Written tasks:
1. How many active social media users are there worldwide, according to the social media marketing article?
2. Transcribe the part of the social media marketing article that opens with the words containing "If any of these" and closes with "answer is no.".
3. Summarize the social media marketing article in two sentences.

Excerpted text:

******

Your company has a handful of social media pages because Instagram and Snapchat are trendy right now. You started spending more time managing those pages, so the company website hasn’t been touched in months. And while you’re busy with regular company business, a new post gets published once or twice a week on at least one social media platform, so that counts as meaningful engagement, right?

There are 2.8 billion active social media users worldwide, according to Tracx’s 2017 State of Social Infographic, and platforms are becoming even more business-friendly, making social media an easier and more important vehicle in the marketing mix. But, as you develop and fine-tune your social media strategy, be wary of some common social media pitfalls.

If any of these myths are stuck in your mind when it comes to social media marketing, consider them debunked:

Myth 1: My business needs to establish a presence on every available platform. As the social media space continues to evolve at a rapid pace, new platforms are surfacing left and right. Although it may be tempting to sign your company up for every platform you come across, you may quickly find that you are spreading yourself too thin. Before you register your firm for yet another social networking site or mobile app, consider your bandwidth and ask yourself, “Do I really have the manpower to actively manage all of these communities?” Most likely, the realistic answer is no.

******

Listing:
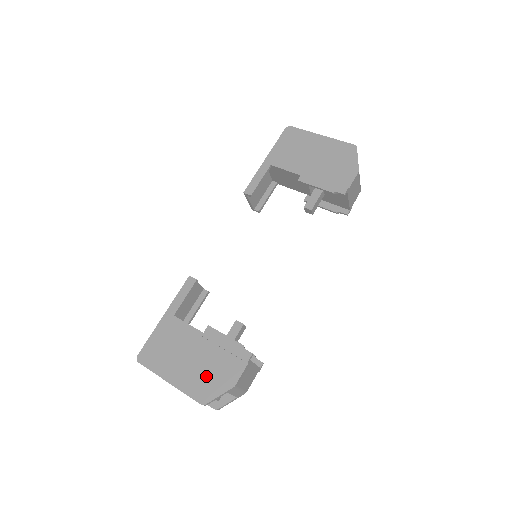
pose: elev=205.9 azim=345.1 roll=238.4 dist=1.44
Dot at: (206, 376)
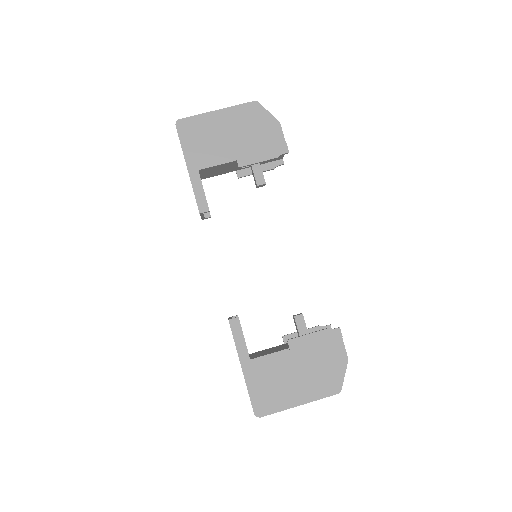
Dot at: (322, 374)
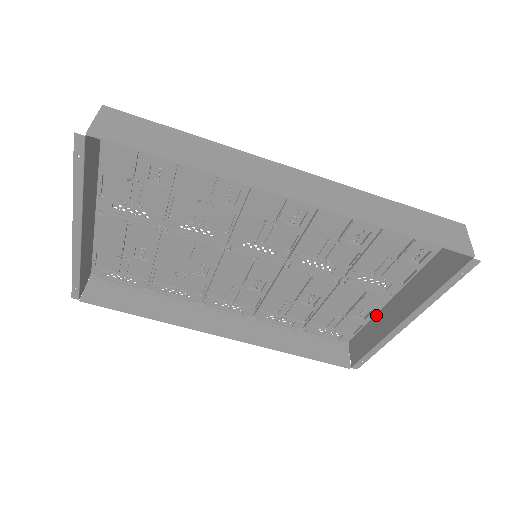
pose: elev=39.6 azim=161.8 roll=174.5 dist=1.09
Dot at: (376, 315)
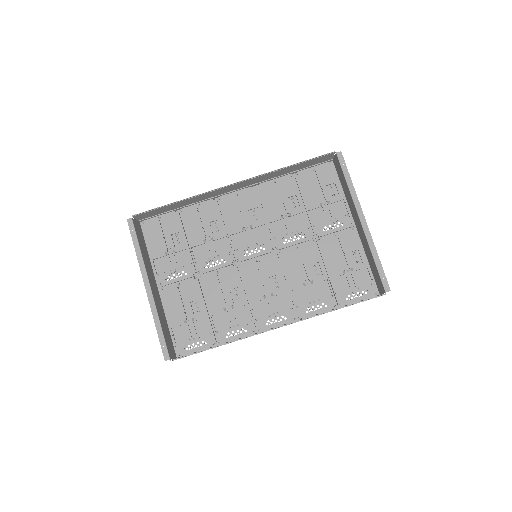
Dot at: (365, 253)
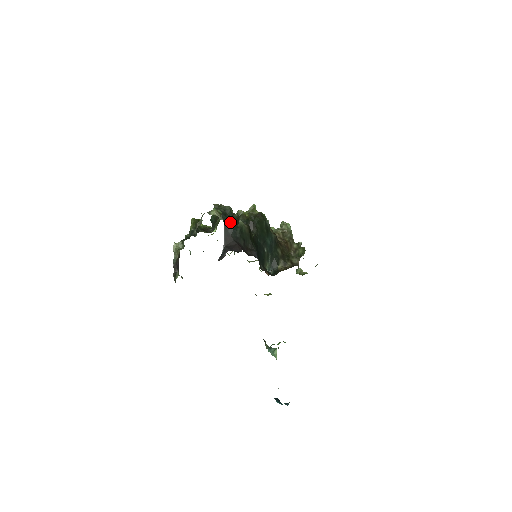
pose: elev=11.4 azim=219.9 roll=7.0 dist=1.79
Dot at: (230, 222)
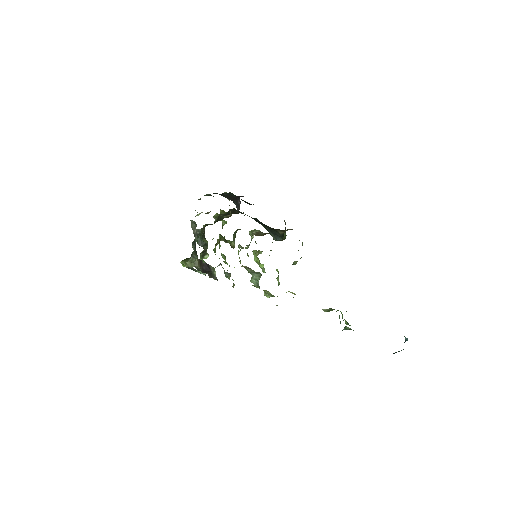
Dot at: occluded
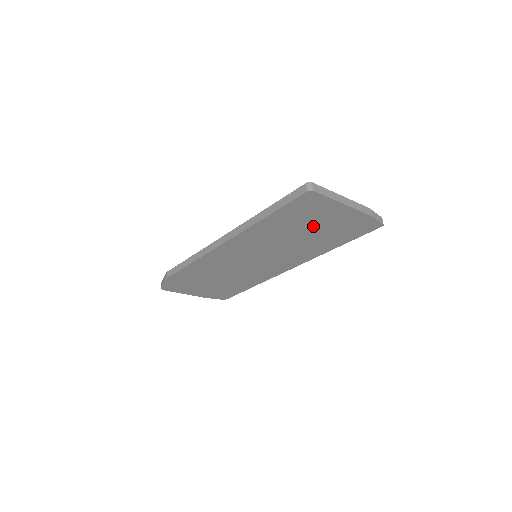
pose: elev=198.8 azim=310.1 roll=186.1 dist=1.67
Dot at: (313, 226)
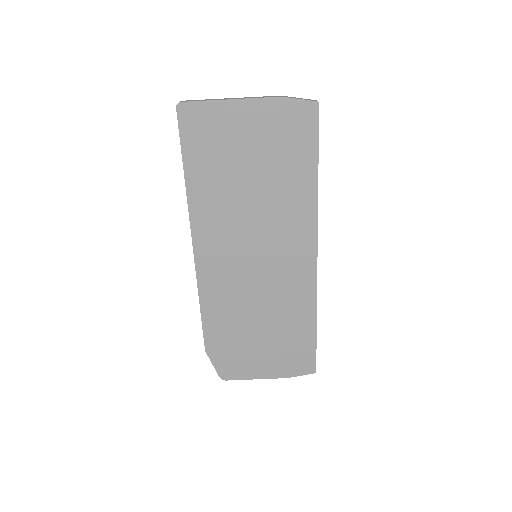
Dot at: (245, 157)
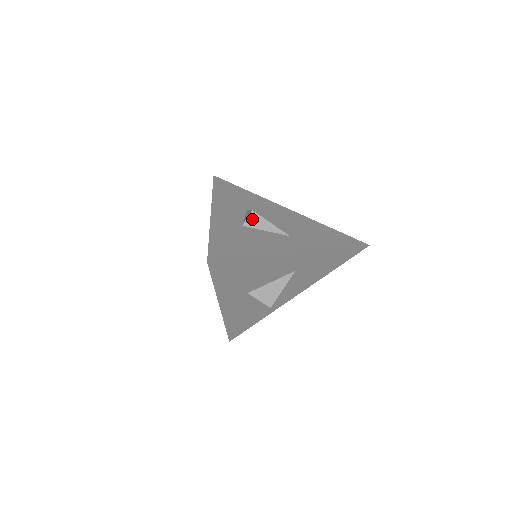
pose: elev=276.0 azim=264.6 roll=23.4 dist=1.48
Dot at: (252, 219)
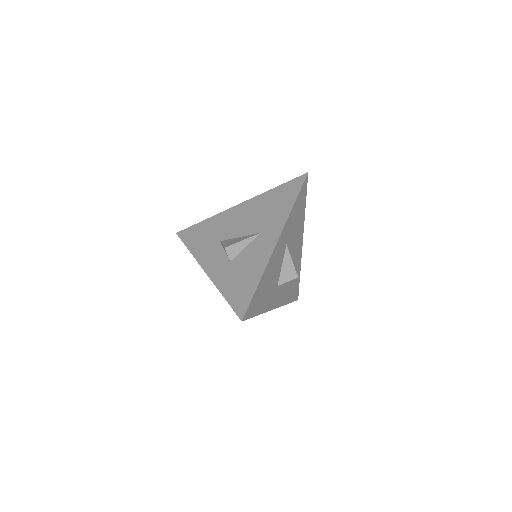
Dot at: (230, 252)
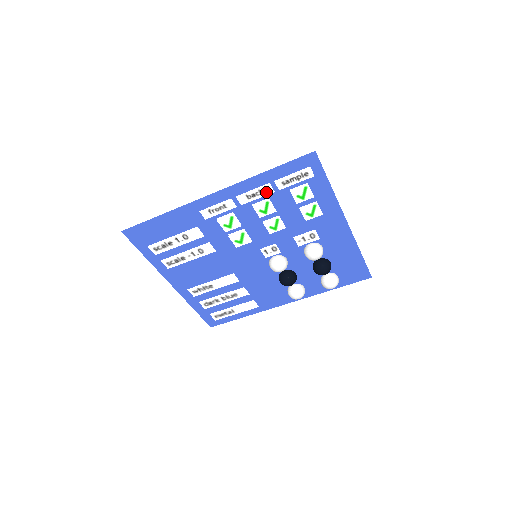
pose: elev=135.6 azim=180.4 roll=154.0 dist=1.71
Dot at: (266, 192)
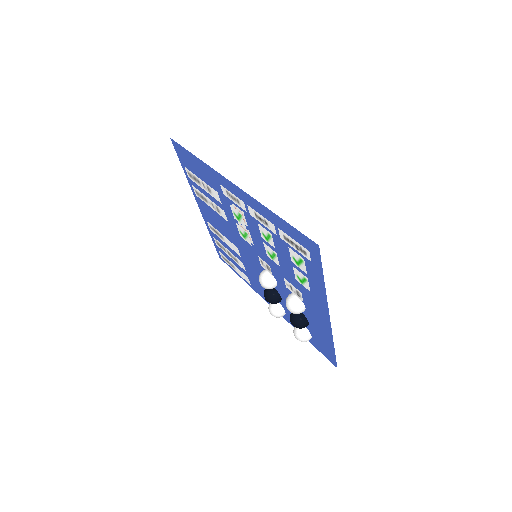
Dot at: (270, 227)
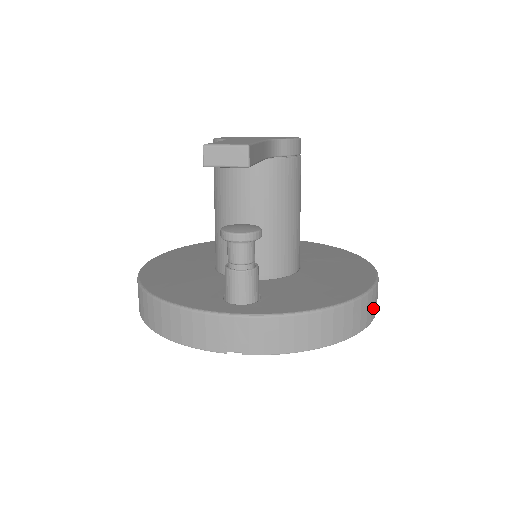
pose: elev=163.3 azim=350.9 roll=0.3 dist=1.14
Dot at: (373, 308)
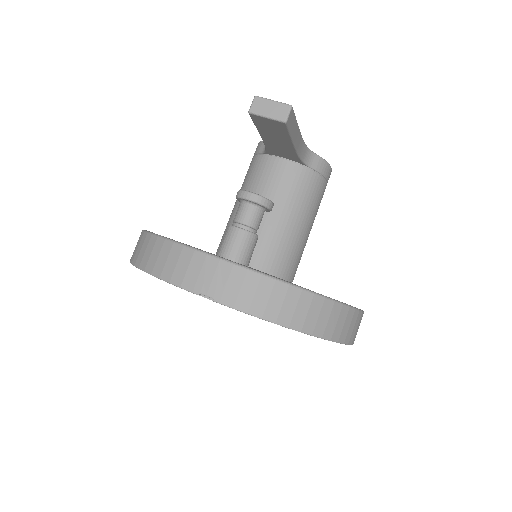
Dot at: (350, 331)
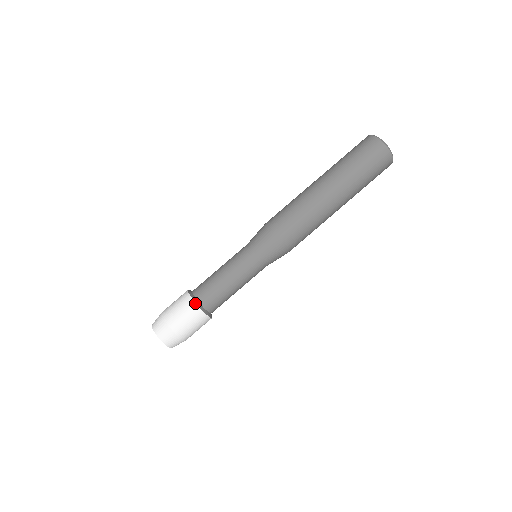
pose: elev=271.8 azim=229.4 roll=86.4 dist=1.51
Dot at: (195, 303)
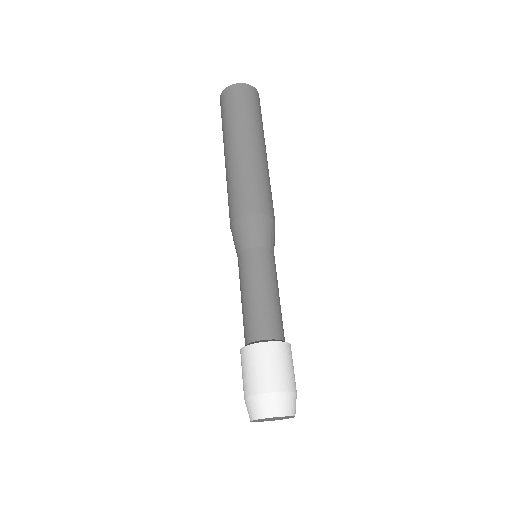
Dot at: (267, 342)
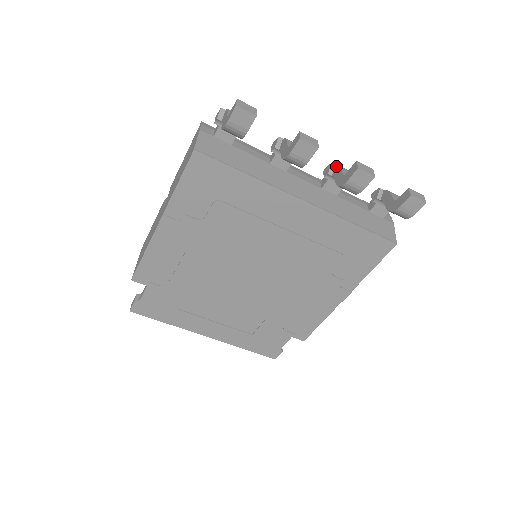
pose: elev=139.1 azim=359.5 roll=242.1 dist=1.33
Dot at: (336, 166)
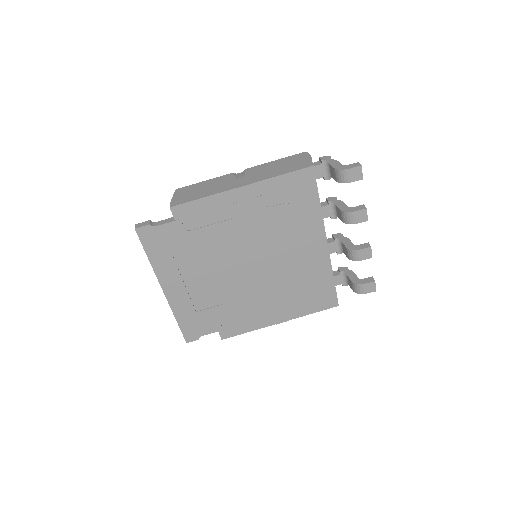
Dot at: (345, 237)
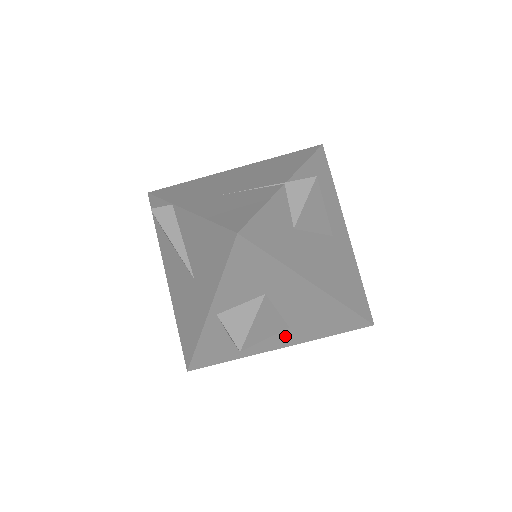
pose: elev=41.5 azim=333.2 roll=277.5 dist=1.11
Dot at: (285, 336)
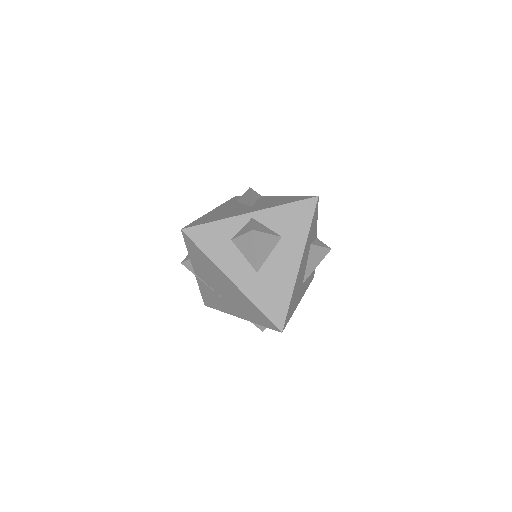
Dot at: (247, 276)
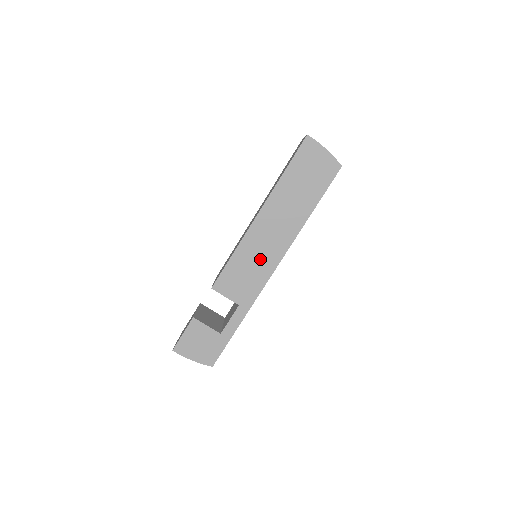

******

Solution set:
1. There are 2.8 billion active social media users worldwide.

2.
If any of these myths are stuck in your mind when it comes to social media marketing, consider them debunked:

Myth 1: My business needs to establish a presence on every available platform. As the social media space continues to evolve at a rapid pace, new platforms are surfacing left and right. Although it may be tempting to sign your company up for every platform you come across, you may quickly find that you are spreading yourself too thin. Before you register your firm for yet another social networking site or mobile app, consider your bandwidth and ask yourself, “Do I really have the manpower to actively manage all of these communities?” Most likely, the realistic answer is no.

3. With 2.8 billion active users worldwide and platforms becoming more business-friendly, social media is an easier and more important marketing vehicle, but companies should watch for common pitfalls. The first myth it debunks is that a business must be on every platform, since signing up everywhere can spread a company too thin when it lacks the manpower to manage all those communities.